Alex Kanevsky
VISITATIONS
April 3 - May 24, 2008
Opening Reception: Thursday, April 3, 5:30-7:30 PM
Kanevsky depends on fresh perception, which is what Zen Buddhists call “beginners mind.” This is difficult to sustain over for a long period. However, after awhile you are not a beginner. Therefore, Kanevsky works fast, trying to hit the right note every time. Kanevsky says of his process, “…I constantly fail. But I keep coming back to a painting. It accumulates layers, each one – more or less a complete painting. Complete but failed. The layers are sort of like Swiss cheese – they have holes through which in right places you can see the previous layers. Eventually, there are enough ‘good holes’…And then I have a painting that has enough intensity in every passage to satisfy me. Then it is done.”
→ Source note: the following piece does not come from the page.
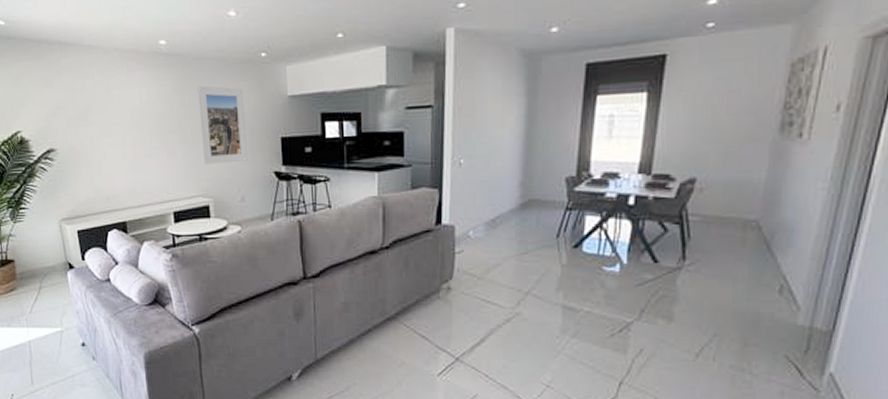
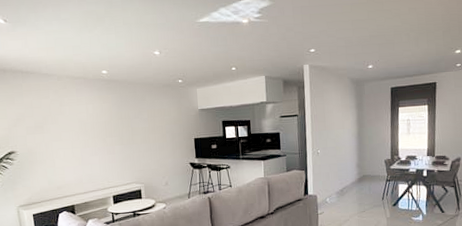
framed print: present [197,85,248,164] -> none [131,103,170,159]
Kanevsky’s paintings have a great sense of motion – fast motion. Alex points out that people are never still – we are built for motion. Kanevsky finds his models endlessly fascinating, the way they are built, grow, and shrink over time. He wants to paint them the way they are defined by their motion. Alex says, “A brick is defined by its shape and people are defined by their motion.”
Alex Kanevsky was born in Russia in 1963. He graduated from the Pennsylvania Academy of Fine Arts in 1993. He is the recipient of numerous awards and fellowships, including the 1997 Pew fellowship for painting.